Tim Adams 

Despite everything, we’re no unhappier than we were a year ago

The latest wellbeing index confirms the theory that we quickly get used to almost anything that life throws at us
  
  

stay home road sign
‘In the year of lockdown and Covid, there were no great swings in the data, only very minor dips on the year before.’ Photograph: Murdo MacLeod/The Guardian

Among the stranger pieces of psychological research is the idea of thermostatic contentment or, to give it its fancier title, “hedonic adaptation”. The original work was led in the 1970s by the US professor Philip Brickman and published under the title Lottery Winners and Accident Victims: Is Happiness Relative?

The study examined the effects of extreme life-changing events on perceived contentment. Against all intuitive expectation, it discovered that after a short period of adjustment the reported “happiness” of those who had enjoyed a major windfall hardly changed, while those who had suffered an accident still rated themselves above averagely happy. The researchers concluded that happiness adjusted in relation to expectation and that there was a strong genetic element in feelings of contentment.

I was reminded of that study when looking at the ONS data on national wellbeing between March 2020 and April this year. The data was part of an initiative established by David Cameron a decade ago to find metrics other than economic ones to plot national growth. Each quarter, respondents are asked four questions: “how satisfied are you with your life nowadays?”; “to what extent do you feel the things you do in your life are worthwhile?”; “how happy did you feel yesterday?”; and “how anxious did you feel yesterday?”.

In the year of lockdown and Covid, there were no great swings in the data, only very minor dips on the year before. Perhaps even more surprisingly, in the 10 years since the questions were first asked – before austerity and cuts, before Brexit, before the pandemic – the dial of reported national contentment is fractionally more upbeat on all counts.

Swiss timing

In 2009, I interviewed Roger Federer for a magazine profile near his family home in Basel, Switzerland. He suggested we meet for lunch at his local sports centre and my abiding memory is of perhaps the greatest athlete of our time strolling into the cafe, with his sports bag on his shoulder, as if he was just any other gym member after a workout. At 28, he had just achieved a long-held ambition to win the French Open and complete his “career grand slam”. The feeling was that there might be no more worlds left for him to conquer.

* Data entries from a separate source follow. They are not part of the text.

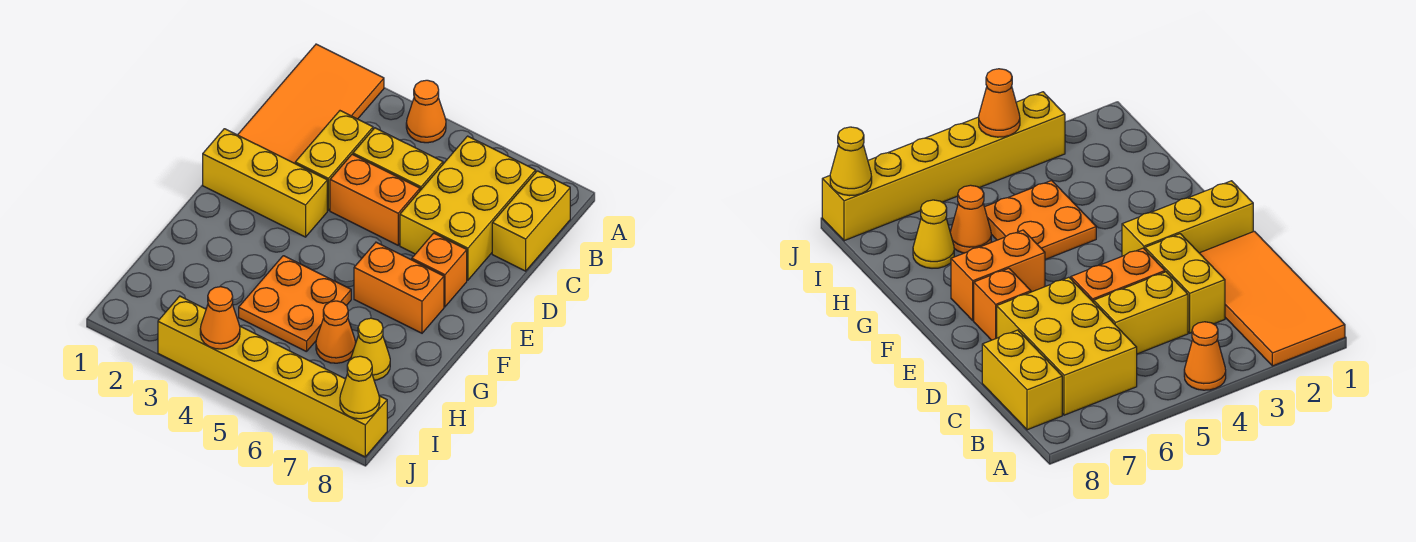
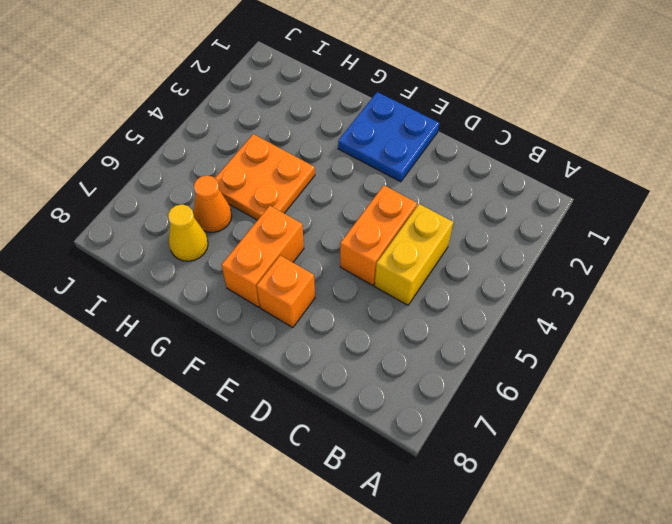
blue 2x2 plate [338,92,439,182] -> yellow 1x3 brick [203,129,327,237]
none -> orange 2x4 tile [238,44,384,163]
none -> orange 1x1 cone [406,80,446,143]
none -> yellow 2x3 brick [400,136,536,280]

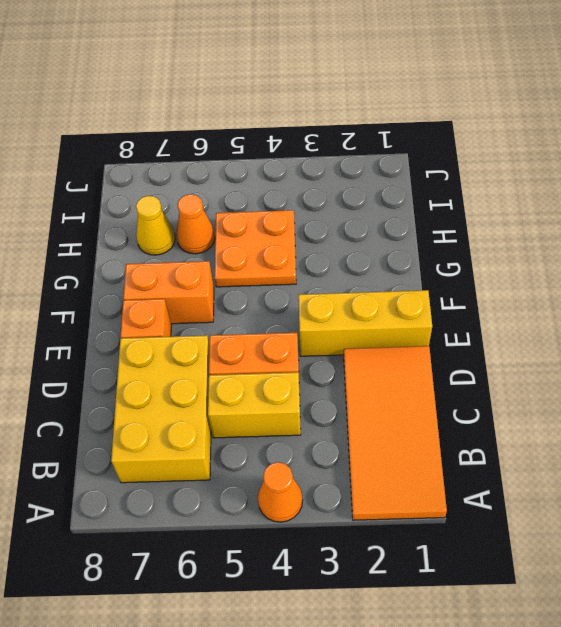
none -> yellow 1x2 brick [492,171,570,271]
none -> yellow 1x2 brick [295,111,373,210]
none -> yellow 1x6 brick [158,296,387,457]

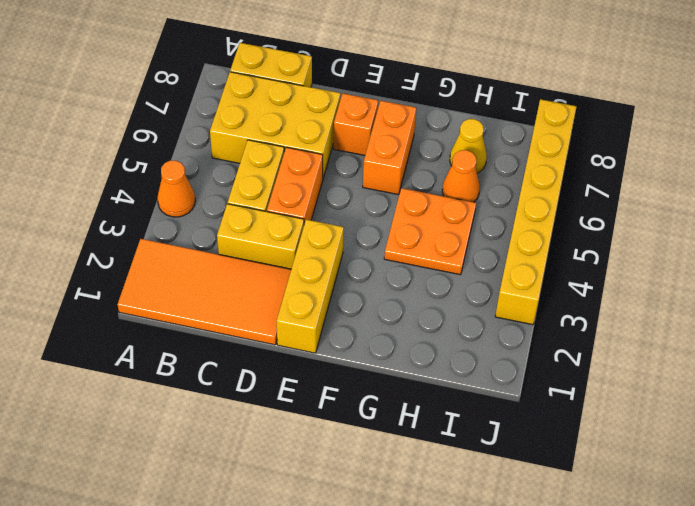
none -> orange 1x1 cone [200,287,240,349]
none -> yellow 1x1 cone [340,356,380,419]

I asked him how he thought he could continue to motivate himself and he said that his new goal was to play long enough for his twin daughters, whose birth was due in a few weeks, to watch him play. A dozen years later, Federer continues to advance, astonishingly, at Roland Garros with all his former grace and power intact as he approaches his 40th birthday this summer. His daughters are nearly teenagers. It no doubt gives him extra satisfaction to hear them ask: “Do we have to go and watch Dad be a genius again?”

Don’t mention the war

It is to be hoped that Carbis Bay hotel, near St Ives in Cornwall, Boris Johnson’s venue for this week’s G7 summit, provides a suitable backdrop for world leaders to agree how to “build back better”. If comments from some of last week’s guests on TripAdvisor are anything to go by, however, a little fine-tuning might still be needed for the full English seaside experience: “Told room had been refurbished but stained carpets, wallpaper ripped and dirty. Telephone not working. Pool and spa closed,” one said. Another complained of “Bank Holiday Hell… food OK, cocktails like water”, while a third reported: “Reception staff are rude and clearly need intense training… all that was missing was Basil Fawlty.”